Since $\lim_{x \to 0}$$\sin x \over x$$=1$,here let $x=$$\pi\over n$ , then we have $\lim_{{\pi\over n} \to 0}$$\sin {\pi\over n} \over {\pi\over n}$$=1$ , which implies $\pi=$$\lim_{n \to\infty}$$\ n*sin {\pi\over n}$
Here is the link of the animated graph of this method: Approximation of Pi
The idea is to evaluate $\pi$ by assigning a very large number to $n$, and then calculate the corresponding value of the function $f(n)=n*sin {\pi\over n}$ using a computer program: the bigger $n$ is, the closer to $\pi$ it will be.
So, here comes the question which makes me very confused: Am I cheating in this case by using the $\pi$ already existing in the function $f(n)=n*sin {\pi\over n}$ to generate the accurate value of $\pi$?
I'm not sure if I can do this. But the $\pi$ in the function actually acts as a notation of angle, which can be replaced with $180^\circ$, while the other $\pi$ here is a real number.
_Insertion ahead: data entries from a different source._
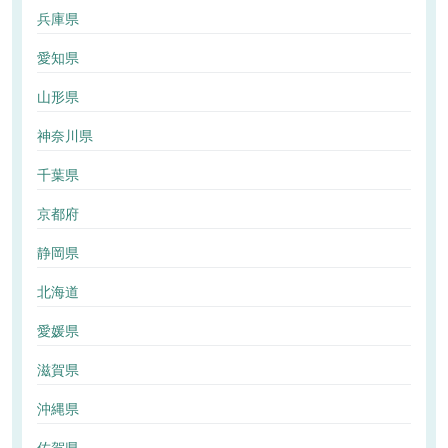
兵庫県
愛知県
山形県
神奈川県
千葉県
京都府
静岡県
北海道
愛媛県
滋賀県
沖縄県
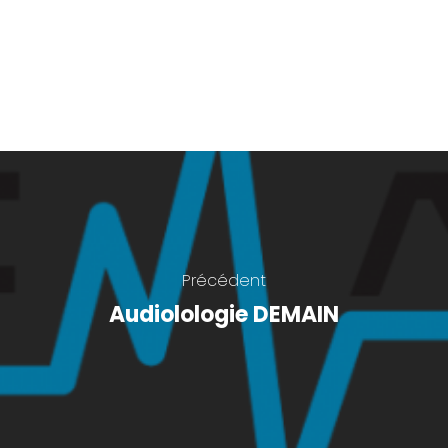
Précédent
Audiolologie DEMAIN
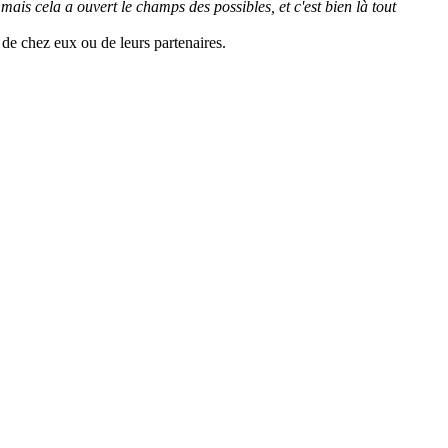
 mais cela a ouvert le champs des possibles, et c'est bien là tout
t de chez eux ou de leurs partenaires.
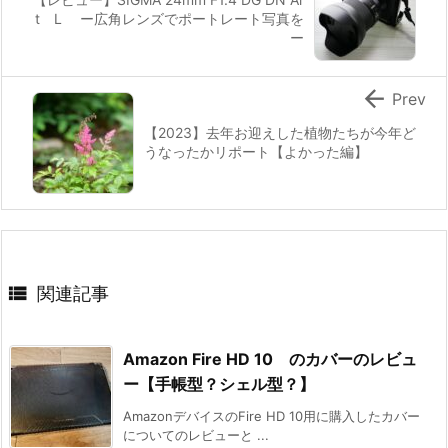
t L ー広角レンズでポートレート写真を
ー

Prev
【2023】去年お迎えした植物たちが今年ど
うなったかリポート【よかった編】

関連記事
Amazon Fire HD 10 のカバーのレビュ
ー【手帳型？シェル型？】
AmazonデバイスのFire HD 10用に購入したカバー
についてのレビューと ...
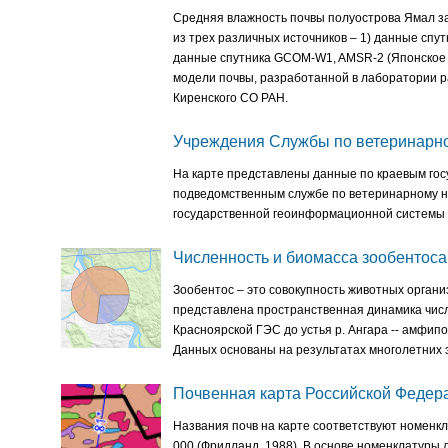
Средняя влажность почвы полуострова Ямал за 
из трех различных источников – 1) данные спу
данные спутника GCOM-W1, AMSR-2 (Японское а
модели почвы, разработанной в лаборатории р
Киренского СО РАН.
Учреждения Службы по ветеринарно
На карте представлены данные по краевым го
подведомственным службе по ветеринарному на
государственной геоинформационной системы 
Численность и биомасса зообентоса 
Зообентос – это совокупность животных организ
представлена пространственная динамика числ
Красноярской ГЭС до устья р. Ангара -- амфипод
Данных основаны на результатах многолетних
Почвенная карта Российской Федер
Названия почв на карте соответствуют номенк
000 (Фридланд, 1988). В основе номенклатуры 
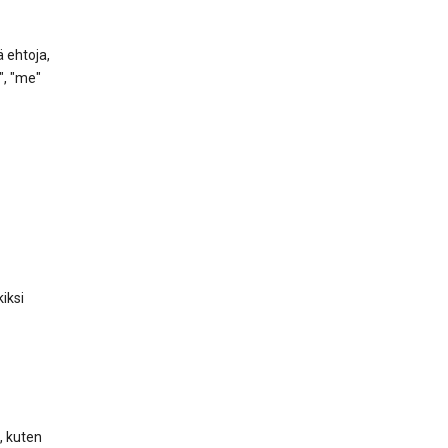
 ehtoja,
", "me"
iksi
, kuten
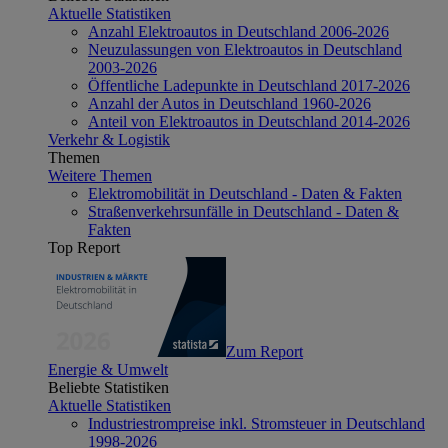
Aktuelle Statistiken
Anzahl Elektroautos in Deutschland 2006-2026
Neuzulassungen von Elektroautos in Deutschland
2003-2026
Öffentliche Ladepunkte in Deutschland 2017-2026
Anzahl der Autos in Deutschland 1960-2026
Anteil von Elektroautos in Deutschland 2014-2026
Verkehr & Logistik
Themen
Weitere Themen
Elektromobilität in Deutschland - Daten & Fakten
Straßenverkehrsunfälle in Deutschland - Daten &
Fakten
Top Report
Zum Report
Energie & Umwelt
Beliebte Statistiken
Aktuelle Statistiken
Industriestrompreise inkl. Stromsteuer in Deutschland
1998-2026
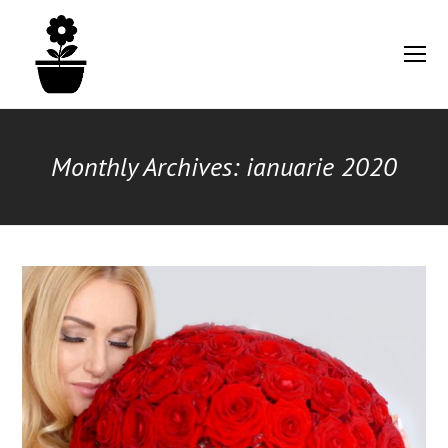
O
Mo
M
Monthly Archives: ianuarie 2020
They are different concepts So I guess it is not cheating.
Yes, this is cheating; your computer will surely be using the value of $\pi$ in the computation, which defeats the purpose - and this fact is somewhat unavoidable, given that $\sin(x)$ is likely computed by Taylor series - and plugging $\pi x$ into such a method certain requires knowing $\pi$ (as opposed to if $\sin$ was calculated geometrically, where $\pi$ might be a more natural unit - as has been referenced by comments, an interesting limit is the first equation in this question).
In spirit, if you had an equation of the form: $$\pi=f(\pi)$$ for some function $f$, then you could might be able to solve the above numerically. For instance, we could find $\pi$ by noting that $\pi=\sin(\pi)+\pi$ and, as the derivative of $\sin(x)+x$ is $0$ at $x=\pi$, we could perform a method called fixed-point iteration to find $\pi$ by choosing some starting point $x_1$ (for instance $3$) and setting $x_2=\sin(x_1)+x_1$ and so on. This converges to $\pi$, despite the definition looking initially circular.
However, we can prove the following fact: $$x=\lim_{n\rightarrow\infty}n\sin\left(\frac{x}n\right)$$ which means your equation works equally well for any $x$ that is not $\pi$ - so we cannot use it to figure out that value of $\pi$ as it does not uniquely specify it.